Muchas veces pensé en comenzar un Blog, pero nunca me animaba. Cuando era pequeña, y hasta bien entrada la adolescencia, yo tenía el hábito de escribir en un diario de vida, allí registraba todas las emociones importantes y las vivencias significativas.También me gustaba imaginar que algún día sería una gran escritora y que mis novelas me permitirían tener esa seguridad que por muchos años me hizo falta. Pensaba que podía esconderme detrás de los libros y escapar al riesgo de ser dañada por los demás. Era una época en que la única fortaleza que yo creía tener era mi familia. Ellos siguen siendo uno de los pilares más importantes de mi vida, pero, afortunadamente, aunque puede haber demorado un poco, he logrado crear una pequeña pero sólida red de vínculos que han dado forma a lo que soy actualmente.
Si esta semana me decidí finalmente a esta aventura con las letras, tan abandonadas y por tantos años, es gracias a un hermoso reportaje que apareció en un diario nacional, acerca del secreto poder de los introvertidos.

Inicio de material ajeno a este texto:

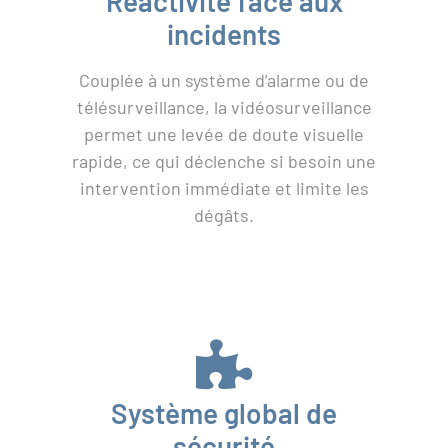
Réactivité face aux
incidents
Couplée à un système d’alarme ou de
télésurveillance, la vidéosurveillance
permet une levée de doute visuelle
rapide, ce qui déclenche si besoin une
intervention immédiate et limite les
dégâts.
Système global de
sécurité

Nunca me había sentido tan identificada en una descripción de este rasgo, generalmente menospreciado, criticado, enjuiciado, y del que yo en mi niñez buscaba defenderme a través de los libros. Mi pensamiento era exactamente este: “a los escritores nadie les pide que conversen cuando no tienen ganas de hacerlo ni que participen en actividades que nos les interesan o donde no se sienten cómodos”. Durante mi etapa escolar era un pecado no ser “sociable”, y ser introvertido era sinónimo de pasar al lado de los pocos populares. Qué lamentable que eso no haya cambiado para nada y que incluso hoy ya exista un nombre para el acoso que sufren esos niños. Por eso me sentí realmente muy feliz de leer ese artículo que nos dejaba en un plano similar al de los superhéroes, personajes con características poco reconocidas socialmente, pero que esconden debajo de su ropa una identidad que sólo busca ayudar a la humanidad.
No quiero hacer una apología a los introvertidos, no me cabe duda que como todas las etiquetas, cada prenda tiene su propio color, tamaño, textura y peso, no somos ni seremos nunca iguales a otra persona, lo que nos hace únicos también nos hace parte de un todo, y eso es lo que me gustaría rescatar de esa nota.
Y bien, a casi 20 años de aquellos tiempos, y de la última vez que escribí una línea en un diario, las experiencias han transformado a esa niña temerosa de decepcionar a las personas. Me siento en condiciones de crear mi propio espacio de reflexión y compartirlo con quiénes quieran leerlo. Para hablar de aquellas cosas que hoy movilizan mi vida y que me conectan con lo esencial y con la esencia que habita en cada persona, animal, planta, insecto, mineral y elemento de este planeta.